The great elephant debate: A lesson in why you should leave ivory alone

A Kenya Wildlife Service officer stands near a burning pile of 15 tonnes of elephant ivory seized in Kenya at Nairobi National Park on March 3, 2015. AFP PHOTO | CARL DE SOUZA

What you need to know:

  • The barbs came early from conservationists, with my friend, elephant safety campaigner Paula Kahumbu, advising me to find a lake and take a swim for daring to suggest that tusks should be sold.
  • A devotee of the church of free enterprise, Kwame is one of those fellows who think that things like national parks and the management of elephants should be left to the only group that can run them efficiently and profitably — business people.
  • And that is where Kenya never ceases to amaze. First, as the comments on the burning versus selling tusks showed, on most things, Kenyans are flexible and willing to explore alternative ideas.

I committed a cardinal conservation sin on this page on March 4. I touched the wrong part of an elephant — its tusks.

As a result, on the afternoon of Saturday, April 25, I and a few other offenders are going to Brookhouse School to be hauled over the coals by conservationists in a debate about elephants and cast away in the nearby Nairobi National Park when they are done with us.

Like all trips that eventually take us to hell, it started innocently on that March day with a column titled, “Don’t burn tusks; sell them cheaply to beat poachers and save elephants”.

The column reported a conversation I had a with a friend who thought that as someone who comes from a wealthy business background, President Uhuru Kenyatta should not have set fire to a pile of elephant tusks a few days earlier. Kenya should have sold the tusks and recovered something. Like most other countries, Kenya is a place where it is politics that gets people all excited.

Conservation and elephants are marginal issues for the devoted and they are consigned to the ghettoes inside newspapers.

The barbs came early from conservationists, with my friend, elephant safety campaigner Paula Kahumbu, advising me to find a lake and take a swim for daring to suggest that tusks should be sold. It could only encourage, not discourage, poaching she argued.

Then I noticed that on Twitter, there was unusually high interest in the column, with a record number of comments. But what really surprised me was that most of the comments were strongly in support of selling tusks and saw the burning as a waste.

The next day when I checked on the Nation website, my heart skipped a beat. The column was the second most commented on and it was among the most popular articles on the site. A sex scandal involving a minister and his driver’s wife, that I could understand, but I really did not expect that a conservation story would get that much attention.

When Paula called to suggest that we have a debate, if I were a wiser man, I would have said no. The column was playing devil’s advocate, mostly, but a debate in which we would have to argue that we are doing conservation all wrong is another issue.

------------------------------------------------------------

*QUESTIONS*
**a.** In the ivory column, what did Paula Kahumbu argue that selling tusks would do?
**b.** Resume the ivory column, picking up right after its last sentence.
The material placed after the ivory column has no connection to it.

*INFORMATION SUPPLIED*

------------------------------------------------------------

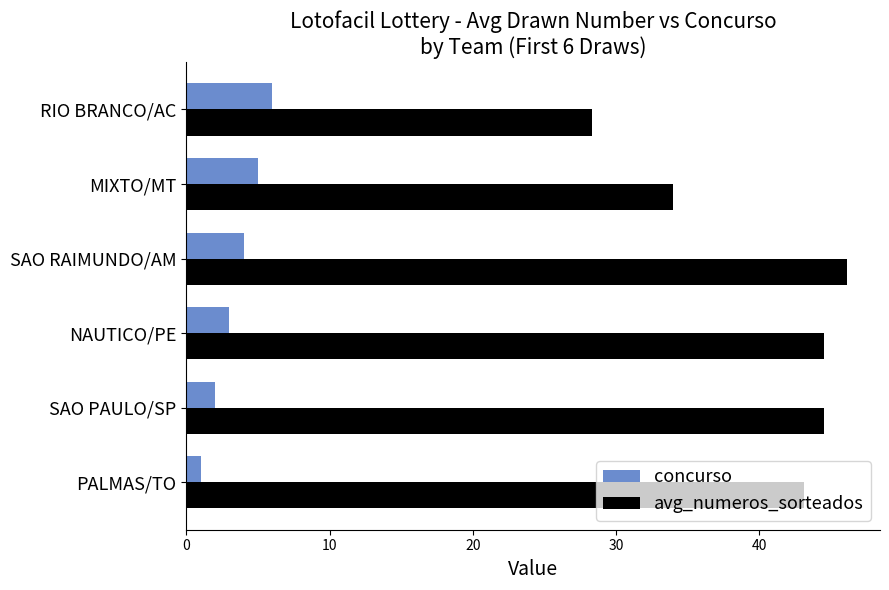

Which series has the widest spread of values?

avg_numeros_sorteados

------------------------------------------------------------

*WRITTEN RESPONSES*
**a.** It would encourage poaching rather than discourage it.

**b.**
However, during our conversation we realised that there had never been a public debate examining the range of issues around protecting elephants. The poachers did their work secretly in the dark and the conservationists held conferences and preached to the converted.

And thus we agreed on the Saturday debate. For Paula, the job of finding debaters was easy. However, where would I find anyone crazy enough to argue for a market-based approach to conservation? Our side got lucky, though.

We landed on Kwame Owino, the CEO of the Institute of Economic Affairs, and a columnist with the Nation. I am worried, though, that Kwame might get us further into trouble, but he has promised to behave. A devotee of the church of free enterprise, Kwame is one of those fellows who think that things like national parks and the management of elephants should be left to the only group that can run them efficiently and profitably — business people.

However, we also needed to find folks who had actually soiled their hands on these issues. Lo and behold, we found Clara Wanjiku, who today works on social enterprise. Clara’s background is in “market-based solutions for conservation” and she has done things like selling carbon credits.

When you read about things like carbon credits, you never really expect that there is a young woman from your village who has sold them. And that is where Kenya never ceases to amaze. First, as the comments on the burning versus selling tusks showed, on most things, Kenyans are flexible and willing to explore alternative ideas. But when it comes to their politics, it is angry and extreme.
Secondly, the talents of the people you bump into on the streets are amazing… but you would never know until you ask.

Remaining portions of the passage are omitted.